My biggest gripe with what I saw on Saturday was the timing/use of the bubble screens. I mean, isn't it common elementary football knowledge that if you don't have numbers (i.e. both receivers to that side of the field have defenders directly in front of them with a safety over the top) you should check out of the play? There was at least 2 or 3 flat out WASTED downs where we ran the bubble right into defensive numbers.

The play calling on Saturday was absolutely sickening and may end up costing us the coastal since that away game at VT suddenly looks a lot more daunting.

The failed bubbles are on Kaaya though. Those are his reads.


I'm just gonna play devil's advocate again (for Richt)...

What if Kaaya isn't ready for Richt's whole offense? I mean, I've seen Kaaya make some poor reads occasionally on RPO plays.

Well then that leads to another question I have ....is it just me or did it appear Richt didn't allow Kaaya to audible at the LOS?

I hear what you're saying but if Richt was restricting Kaaya's ability to audible then those failed bubbles point right back to him since he should have chosen to go a different direction with the play calls.

But either way...a bubble isn't the most efficient way to beat man to man. In all honesty they shouldn't have been a big part of the gameplan for Saturday to begin with. The play calling and game planning was an abomination.

Well our bubbles are attached to run plays, so it becomes Kaaya's job to read the coverage/leverage and decide whether to hand it off to the RB or throw the bubble. That in itself is Richt giving Kaaya the freedom to make decisions.

Honestly I think the real issue is that the RPO/bubble approach was wrong for this game. It appears that FSU was playing a lot of single-high coverage. The RPO/bubble game is the wrong way to attack single-high coverage IMO. We should've adjusted to a different approach.

I agree 100% with your last couple of sentences....it's what many of us have been complaining about since Saturday. The gameplan itself and the subsequent adjustments, or lack thereof, were simply horrible. Even worse when you consider the amount of experience Mark Richt has.

Thoroughly disappointing I think is the only way to truly describe it.
 
[MENTION=5124]Coach Macho[/MENTION]

Me and you are on the exact same page.

Richt already said Kaaya will be able to check in and out of plays so I don't see all of the bad decision making being on Richt.

Furthermore, Kaaya is shell shocked or just slow. He made terrible decisions on those Rpos too many times Saturday.

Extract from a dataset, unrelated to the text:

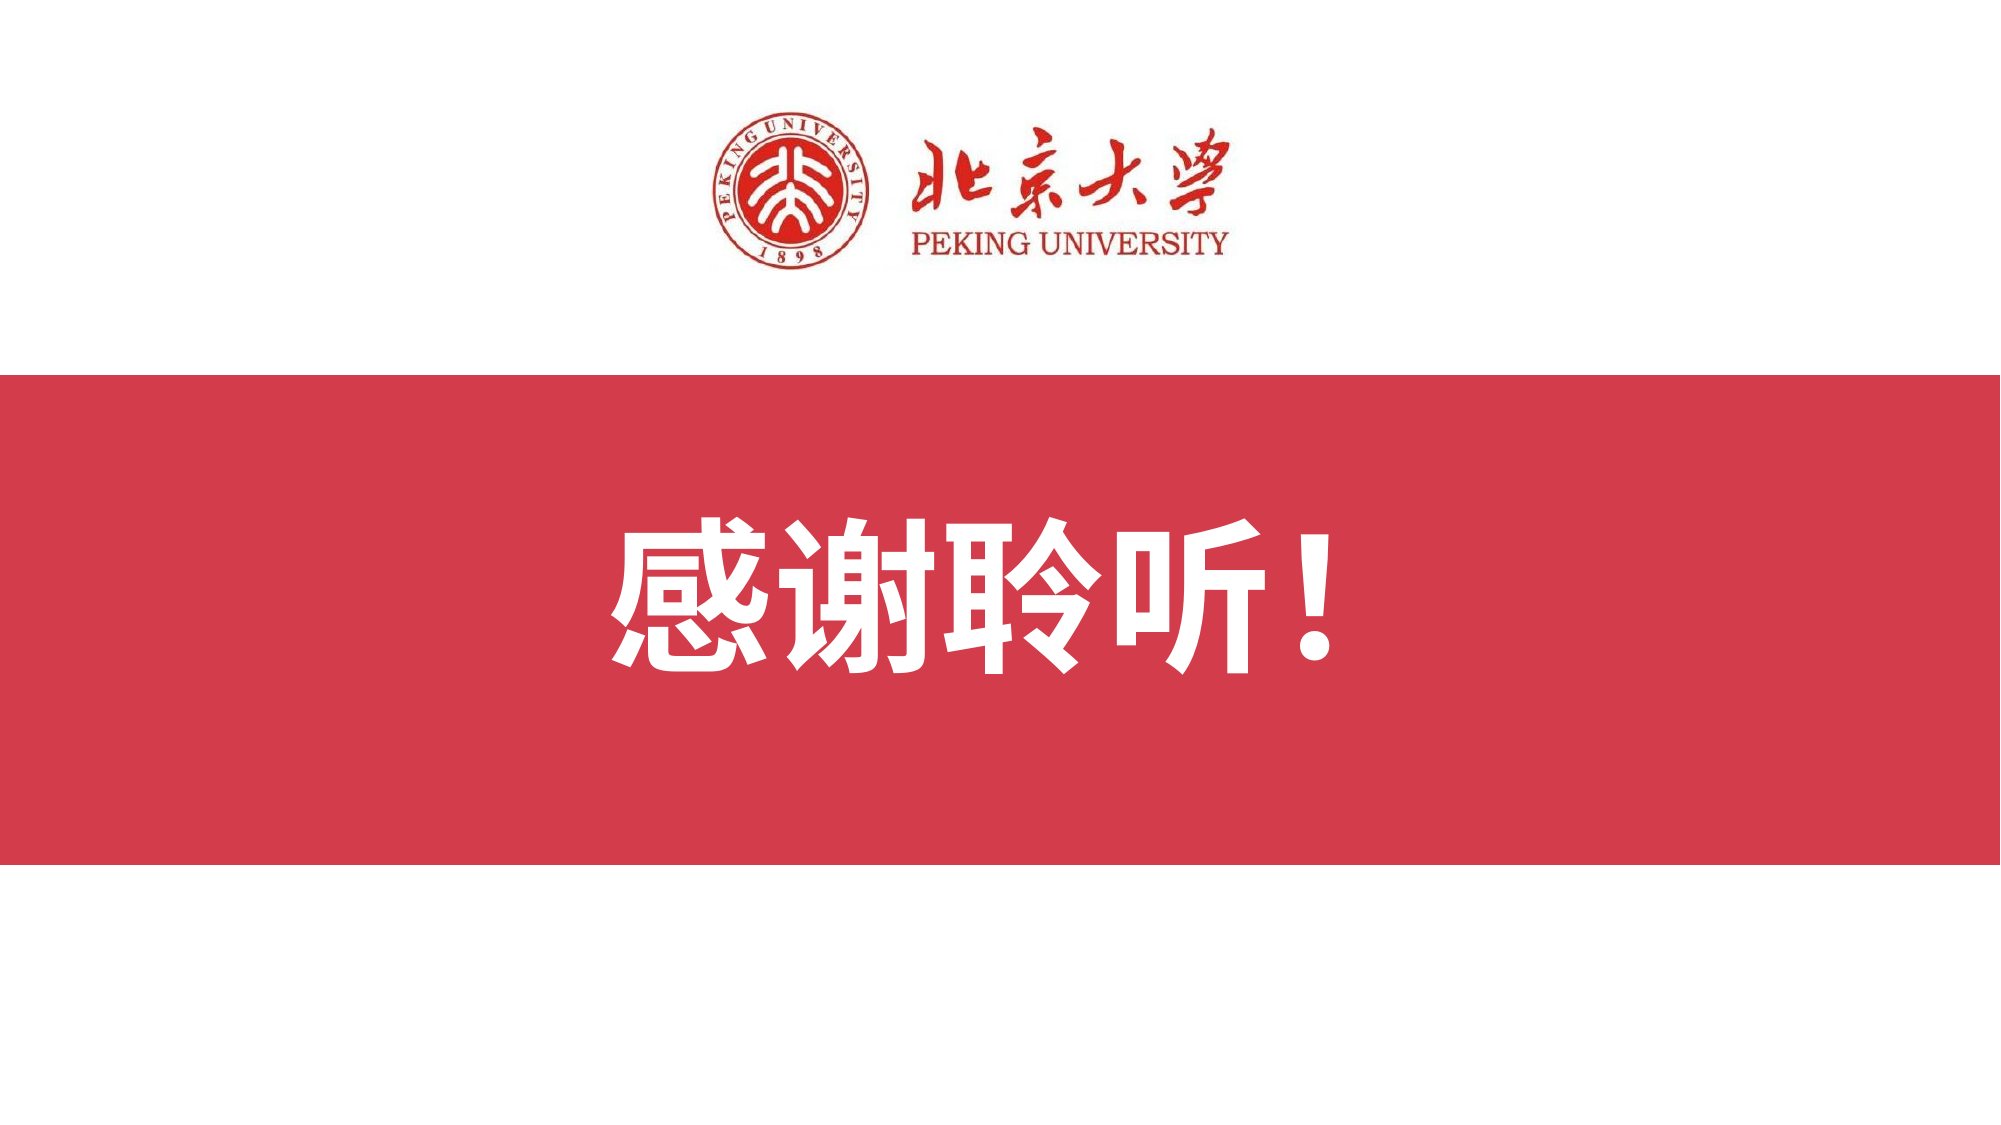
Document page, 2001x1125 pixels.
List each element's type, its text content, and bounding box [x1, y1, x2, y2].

text_box [0, 375, 2000, 865]
picture [707, 105, 1243, 271]
text_box 感谢聆听！ [591, 485, 1522, 700]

Like [MENTION=2023]FrancisSaywer[/MENTION] said and I've been expressing, Richt is too smart and been around too long for this and I refuse to believe he doesn't look at film and see the weaknesses because I called out PRECISELY how he would attack app state and he did just THAT. When they adjusted, we adjusted. It was the beautiful coaching we've lacked for years and we saw it in that very game so WHAT HAS HAPPENED since then?

Richt concussed?

I don't know but there is a serious disconnect between Richt, kaaya, and the o-line.

If I'm a coach, how can I trust my qb, operating with a subpar o-line, when he is dumb enough to look dead at a disadvantage in a presnap read and STILL make the bad decision?

I really can't wait for this UNC game. Questions will be answered.